Características variam por município

Os dados analisados pelo INC indicam que o peso de cada uma das categorias pode ser maior ou menor de acordo com a característica do município. No caso tanto do estado de São Paulo quanto da capital, que é a terceira com maior INC, o índice é puxado para cima justamente por serem locais com maior número de mães economicamente ativas.

Veja as cinco capitais com INC mais alto:

  1. Salvador (63,3%)
  2. Maceió (59%)
  3. São Paulo (58,3%)
  4. Recife (57,0%)
  5. Manaus (56,9%)

As características de São Paulo são comuns também nos demais estados do Sul e do Sudeste. Já no Norte e no Nordeste, por exemplo, é a pobreza que acaba puxando o Índice de Necessidade de Creche para cima.

“O índice pode variar não apenas pelo nascimento, como pelas características da população”, afirma Heloisa. “Um empobrecimento maior pode aumentar o índice”, ressaltou ela, citando o impacto econômico da pandemia do novo coronavírus como um fator que pode aumentar a demanda sobre a rede pública de creches.

Impacto da pandemia na demanda

Apesar de ainda ser cedo para quantificar esse efeito, especialistas afirmam que o fechamento das escolas e a incerteza sobre o futuro devem pressionar ainda mais as prefeituras para conseguirem atender à fila de creche existente desde antes da quarentena, ao possível aumento dessa fila e à meta 1 do Plano Nacional de Educação (PNE), que estipula que, até 2024, pelo menos 50% das crianças de 0 a 3 anos estejam matriculadas na creche.

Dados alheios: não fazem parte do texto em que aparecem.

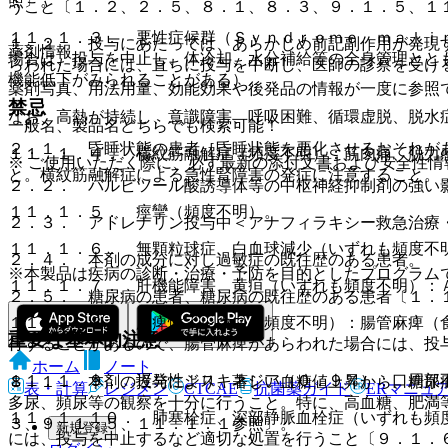
照〕。
うこと〔１．２、２．５、８．１、８．３、９．１．５、１
１１．１．３． 悪性症候群（Ｓｙｎｄｒｏｍｅ ｍａｌｉ
１．２． 投与にあたっては、あらかじめ前記副作用が発現
薬剤情報
場合は、投与を中止し、体冷却、水分補給等の全身管理とと
らわれた場合には、直ちに投与を中断し、医師の診察を受け
機能低下がみられることがある）。
薬剤写真、用法用量、効能効果や後発品の情報が一度に参照
禁忌
なお、高熱が持続し、意識障害、呼吸困難、循環虚脱、脱水
一般名、製品名どちらでも検索可能！
２．１． 昏睡状態の患者［昏睡状態を悪化させるおそれが
１１．１．４． 横紋筋融解症（頻度不明）：筋肉痛、脱力
※ ご使用いただく際に、必ず最新の添付文書および安全性情
と。横紋筋融解症による急性腎障害の発症に注意すること。
２．２． バルビツール酸誘導体等の中枢神経抑制剤の強い
１１．１．５． 痙攣（頻度不明）。
２．３． アドレナリン投与中＜アナフィラキシー救急治療
１１．１．６． 無顆粒球症、白血球減少（いずれも頻度不
２．４． 本剤の成分に対し過敏症の既往歴のある患者。
※本製品は疾病の診断・治療・予防を目的としたプログラム
１１．１．７． 肝機能障害、黄疸（いずれも頻度不明）：Ａ
２．５． 糖尿病の患者、糖尿病の既往歴のある患者〔１．
１１．１．８． 麻痺性イレウス（頻度不明）：腸管麻痺（
重要な基本的注意
行することがあるので、腸管麻痺があらわれた場合には、投
ホーム
ノート
１１．１．９． 遅発性ジスキネジア（０．９％）：口周部
８．１． 本剤の投与により、著しい血糖値上昇から、糖尿
表・計算
レジメン
CTCAE
抗菌薬ガイド
ERマニュ
多尿、頻尿等の観察を十分に行うこと。特に、高血糖、肥満
１１．１．１０． 肺塞栓症、深部静脈血栓症（いずれも頻
３、９．１．５、１１．１．１参照〕。
新規登録
には、投与を中止するなど適切な処置を行うこと〔９．１．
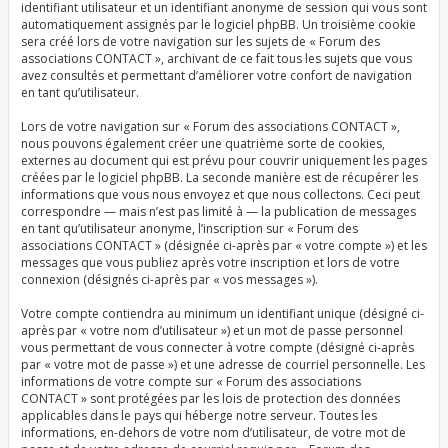
identifiant utilisateur et un identifiant anonyme de session qui vous sont
automatiquement assignés par le logiciel phpBB. Un troisième cookie
sera créé lors de votre navigation sur les sujets de « Forum des
associations CONTACT », archivant de ce fait tous les sujets que vous
avez consultés et permettant d’améliorer votre confort de navigation
en tant qu’utilisateur.
Lors de votre navigation sur « Forum des associations CONTACT »,
nous pouvons également créer une quatrième sorte de cookies,
externes au document qui est prévu pour couvrir uniquement les pages
créées par le logiciel phpBB. La seconde manière est de récupérer les
informations que vous nous envoyez et que nous collectons. Ceci peut
correspondre — mais n’est pas limité à — la publication de messages
en tant qu’utilisateur anonyme, l’inscription sur « Forum des
associations CONTACT » (désignée ci-après par « votre compte ») et les
messages que vous publiez après votre inscription et lors de votre
connexion (désignés ci-après par « vos messages »).
Votre compte contiendra au minimum un identifiant unique (désigné ci-
après par « votre nom d’utilisateur ») et un mot de passe personnel
vous permettant de vous connecter à votre compte (désigné ci-après
par « votre mot de passe ») et une adresse de courriel personnelle. Les
informations de votre compte sur « Forum des associations
CONTACT » sont protégées par les lois de protection des données
applicables dans le pays qui héberge notre serveur. Toutes les
informations, en-dehors de votre nom d’utilisateur, de votre mot de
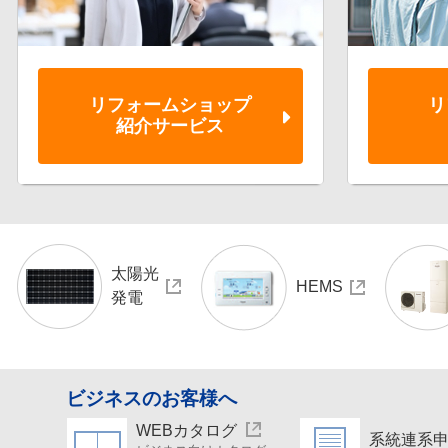
リフォーム
ショップ
リ
紹介サービス
太陽光
HEMS
発電
ビジネスのお客様へ
WEBカタログ
系統連系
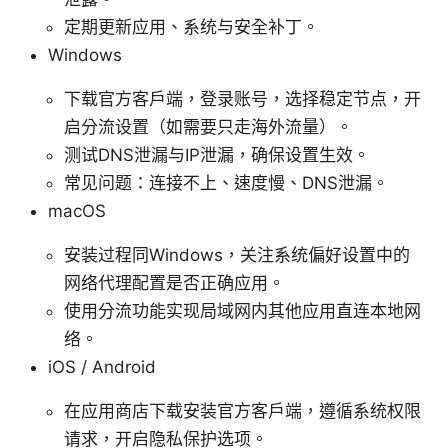
定期更新应用、系统与安全补丁。
Windows
下载官方客户端，登录账号，选择稳定节点，开
启分流设置（如需要只走海外流量）。
测试DNS泄漏与IP泄漏，确保设置生效。
常见问题：连接不上、速度慢、DNS泄漏。
macOS
安装过程同Windows，关注系统偏好设置中的
网络代理配置是否正确应用。
使用分流功能实现局域网内其他应用直连本地网
络。
iOS / Android
在应用商店下载安装官方客户端，遵循系统权限
请求，开启隐私保护选项。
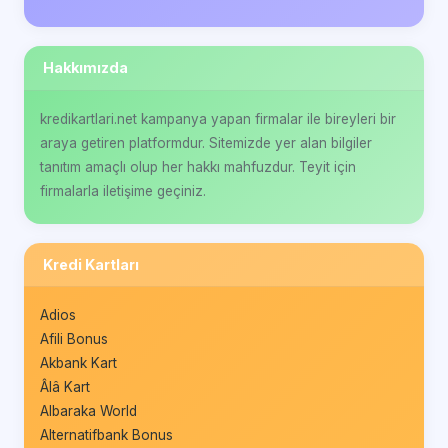
Hakkımızda
kredikartlari.net kampanya yapan firmalar ile bireyleri bir
araya getiren platformdur. Sitemizde yer alan bilgiler
tanıtım amaçlı olup her hakkı mahfuzdur. Teyit için
firmalarla iletişime geçiniz.
Kredi Kartları
Adios
Afili Bonus
Akbank Kart
Âlâ Kart
Albaraka World
Alternatifbank Bonus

Em 2018, essa taxa era de 38,9% para todo o Brasil, mas com acesso desigual de município para município. Para que a meta seja cumprida, será preciso ampliar a oferta para absorver 1,9 milhão de crianças, estima o estudo.

Segundo José Marcelino de Rezende Pinto, professor da Universidade de São Paulo (USP) em Ribeirão Preto e especialista em financiamento da educação infantil, o desafio para dar conta das obrigações pré-existentes, e agora a pandemia, tem deixado os municípios no limite. “Municípios estão num certo limite, do ponto de vista. Os mais ricos dependem do ICMS, que caiu, e os mais pobres dependem do Fundo de Participação dos Municípios (FPM), que também caiu.”

De acordo com ele, uma das saídas encontradas por prefeitos para expandir as vagas em creche economizando dinheiro é optar pelos convênios com instituições particulares, onde não há piso salarial obrigatório para os funcionários nem garantir de tempo dedicado ao planejamento das aulas. “Sai mais barato porque vai ter pior qualidade”, resume ele.

Para evitar a precarização da educação infantil e a priorização das crianças que mais necessitam, tanto Rezende quanto Heloisa Oliveira defendem que o projeto do Novo Fundeb, que deve ser votado nesta semana no Senado, mantenha os mesmos critérios aprovados no Congresso, que incluem uma priorização de repasses para a educação infantil.